I began reading with comic books and children’s books. Have forgotten most, though The Phantom Tollbooth lingers. I was fortunate to have a father who worked as an editor. Though cold and stern, he showed love the only way he could, through buying books. The first things that sparked my imagination were anthologies. The Alfred Hitchcock Presents series included incredible suspense authors: Ambrose Bierce, Richard Matheson, Patricia Highsmith, and Daphne du Maurier. Then, Ray Bradbury collections like The Illustrated Man and The Golden Apples of the Sun were mind-blowing and led me by age twelve into a full-on fixation with Kurt Vonnegut Jr. I must have read a dozen of his paperback novels one summer.
Between ages sixteen and eighteen, I had a few brilliant, crazy friends. They would recommend books (as well as films and music), and chastise me, berate me if I didn’t follow their advice. Not bullying. More an attempt to break through my know-it-all, jaded, New York cynicism. Through their influence, I read Rimbaud, James Joyce, Virginia Woolf, then Thomas Pynchon and John Barth.
In college, I became entranced by Samuel Beckett and tried to imitate him. Many of us need to write through our influences to reach something resembling an original style. In the later 1990s, I devoured most everything Paul Auster and T.C. Boyle published. I also formed a lasting obsession with nonfiction writers or essayists who broke all the rules: Hunter S. Thompson, Joan Didion, Truman Capote, and Tom Wolfe. They showed me that genre classification doesn’t matter. Exciting writing is anywhere it exists.
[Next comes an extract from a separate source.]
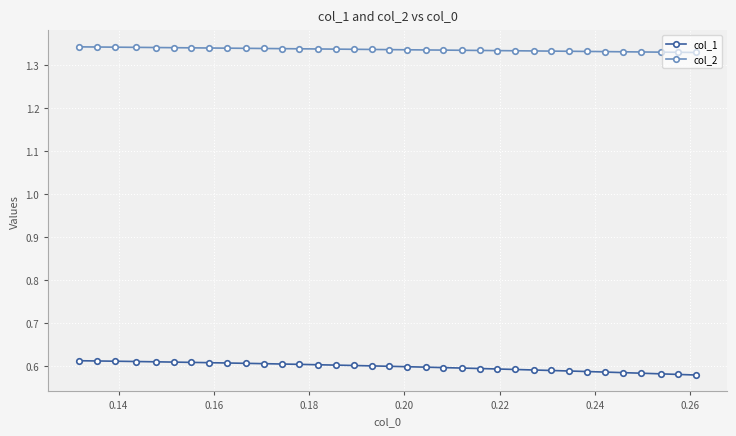

True or false: col_2 and col_1 cross at least once.

False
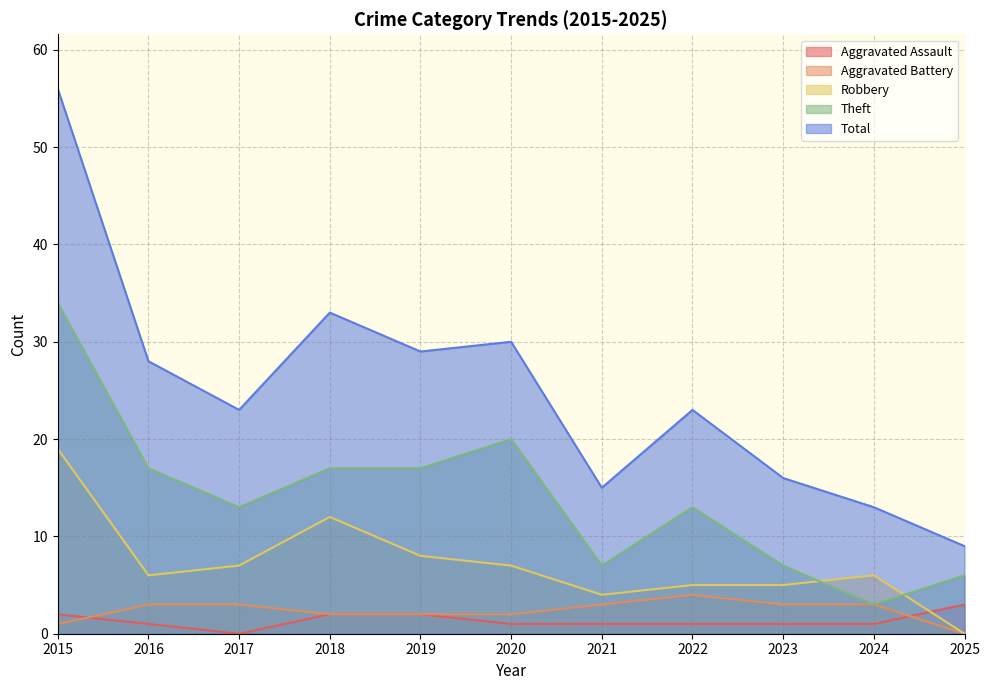

What is the spread (max minus min) of values at 2024?

12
I have received many bits of advice over the years—some sound, some idiotic. But the most solid was: your writing cannot improve if you don’t read. And not just in whatever genre you’ve chosen to pursue, but widely.
That has influenced me to build a vast book collection and also to not limit my writing. Literary fiction, horror, crime, science fiction, historical fiction, and essays are all intriguing. Genre fiction can be literary and literary fiction can be interesting. Strangely, the two areas where a writer might actually have a chance to make money in, romance fiction and New Age, hold zero interest for me.